[EXERCISE BRIEF]
Return exactly the span of lines in the following data that opens with the line containing "and regulated environment. Questions That Are" and closes with the line containing "system modulation in many clinically based". Include nothing else.

[RECORD SET]
··········
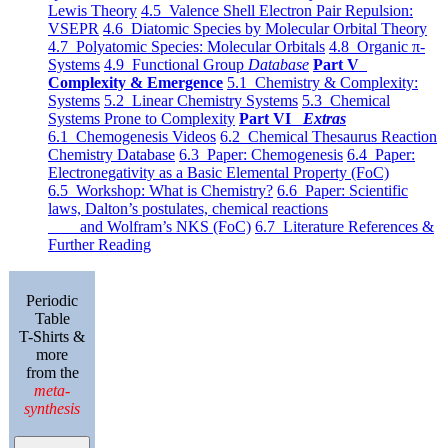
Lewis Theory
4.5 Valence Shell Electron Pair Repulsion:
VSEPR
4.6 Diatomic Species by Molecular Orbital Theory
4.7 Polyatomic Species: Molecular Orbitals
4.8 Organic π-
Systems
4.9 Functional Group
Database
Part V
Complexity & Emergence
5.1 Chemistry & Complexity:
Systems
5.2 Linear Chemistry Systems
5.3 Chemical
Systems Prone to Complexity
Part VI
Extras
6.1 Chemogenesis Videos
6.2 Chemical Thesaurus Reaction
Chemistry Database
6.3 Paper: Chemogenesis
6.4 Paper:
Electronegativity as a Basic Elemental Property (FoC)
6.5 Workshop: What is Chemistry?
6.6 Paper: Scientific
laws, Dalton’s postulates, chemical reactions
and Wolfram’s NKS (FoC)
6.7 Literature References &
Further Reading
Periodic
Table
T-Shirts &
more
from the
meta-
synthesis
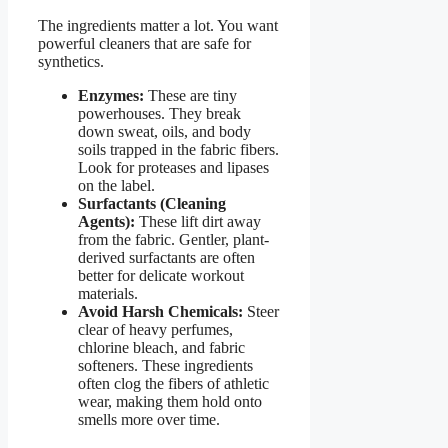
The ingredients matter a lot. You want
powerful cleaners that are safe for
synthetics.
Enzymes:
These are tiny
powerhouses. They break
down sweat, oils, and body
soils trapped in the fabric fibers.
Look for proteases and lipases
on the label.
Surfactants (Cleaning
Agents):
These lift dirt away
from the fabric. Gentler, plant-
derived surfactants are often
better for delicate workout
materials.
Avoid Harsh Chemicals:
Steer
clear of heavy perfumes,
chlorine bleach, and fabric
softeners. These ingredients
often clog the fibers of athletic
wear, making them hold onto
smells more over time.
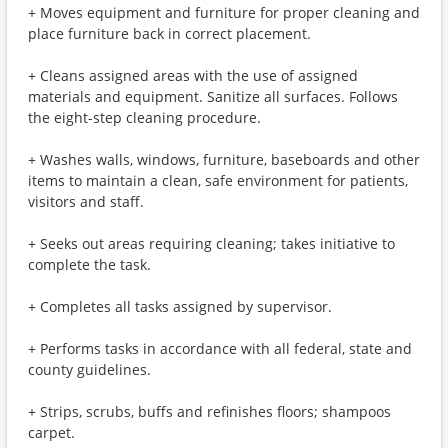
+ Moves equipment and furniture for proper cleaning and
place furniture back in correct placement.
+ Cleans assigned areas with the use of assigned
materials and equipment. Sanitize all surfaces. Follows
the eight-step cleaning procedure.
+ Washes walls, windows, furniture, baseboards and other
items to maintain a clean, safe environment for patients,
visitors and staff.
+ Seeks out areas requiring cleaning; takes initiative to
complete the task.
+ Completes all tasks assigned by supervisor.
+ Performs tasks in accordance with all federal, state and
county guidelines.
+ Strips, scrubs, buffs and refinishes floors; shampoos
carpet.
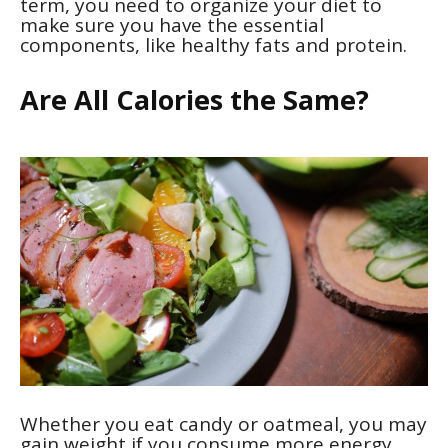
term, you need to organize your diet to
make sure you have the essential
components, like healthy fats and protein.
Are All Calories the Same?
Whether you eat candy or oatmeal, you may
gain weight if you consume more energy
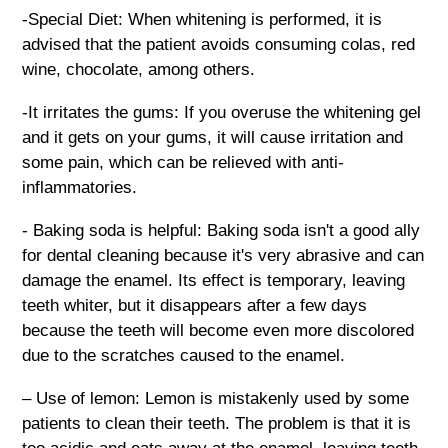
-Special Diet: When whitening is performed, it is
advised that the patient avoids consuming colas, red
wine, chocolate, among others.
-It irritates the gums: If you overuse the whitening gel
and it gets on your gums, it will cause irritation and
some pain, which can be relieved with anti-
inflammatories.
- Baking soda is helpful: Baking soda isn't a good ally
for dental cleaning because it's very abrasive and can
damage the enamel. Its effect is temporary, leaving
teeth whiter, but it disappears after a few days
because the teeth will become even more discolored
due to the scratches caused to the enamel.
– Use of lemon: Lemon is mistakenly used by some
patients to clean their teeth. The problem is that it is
··········
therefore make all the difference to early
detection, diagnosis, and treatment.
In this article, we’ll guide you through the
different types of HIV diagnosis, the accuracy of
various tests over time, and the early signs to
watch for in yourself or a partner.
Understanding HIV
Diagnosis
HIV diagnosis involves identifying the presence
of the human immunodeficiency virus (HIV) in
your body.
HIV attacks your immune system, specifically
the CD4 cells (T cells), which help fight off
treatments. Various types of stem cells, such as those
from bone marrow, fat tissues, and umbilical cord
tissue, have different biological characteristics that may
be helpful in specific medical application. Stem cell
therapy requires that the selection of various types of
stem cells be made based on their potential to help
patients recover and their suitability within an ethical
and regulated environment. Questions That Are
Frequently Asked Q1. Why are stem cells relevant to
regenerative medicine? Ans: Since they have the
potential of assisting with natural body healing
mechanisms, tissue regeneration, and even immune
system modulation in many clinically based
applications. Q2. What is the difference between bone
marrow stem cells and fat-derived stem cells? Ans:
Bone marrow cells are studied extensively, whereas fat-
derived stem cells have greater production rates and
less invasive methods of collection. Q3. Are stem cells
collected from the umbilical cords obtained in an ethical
··········
[EXERCISE SOLUTION]
and regulated environment. Questions That Are
Frequently Asked Q1. Why are stem cells relevant to
regenerative medicine? Ans: Since they have the
potential of assisting with natural body healing
mechanisms, tissue regeneration, and even immune
system modulation in many clinically based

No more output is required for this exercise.